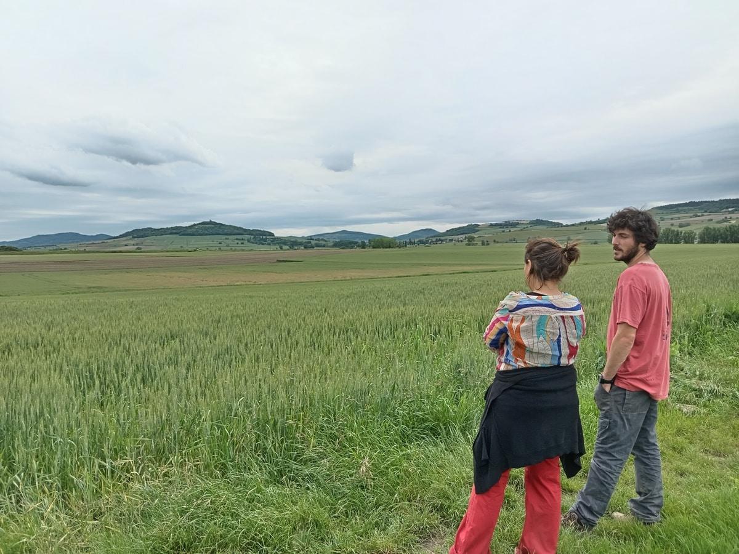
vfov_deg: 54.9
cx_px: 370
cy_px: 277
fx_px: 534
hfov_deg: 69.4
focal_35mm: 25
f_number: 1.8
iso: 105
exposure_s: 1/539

--

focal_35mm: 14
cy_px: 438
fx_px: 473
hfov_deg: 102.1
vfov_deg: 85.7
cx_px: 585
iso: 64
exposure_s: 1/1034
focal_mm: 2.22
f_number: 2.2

● Work instructions
Out of the listing above, reproduce exactly the lines from the one with "vfov_deg: 54.9" up to and including the one with "exposure_s: 1/539".

● Solution for this task
vfov_deg: 54.9
cx_px: 370
cy_px: 277
fx_px: 534
hfov_deg: 69.4
focal_35mm: 25
f_number: 1.8
iso: 105
exposure_s: 1/539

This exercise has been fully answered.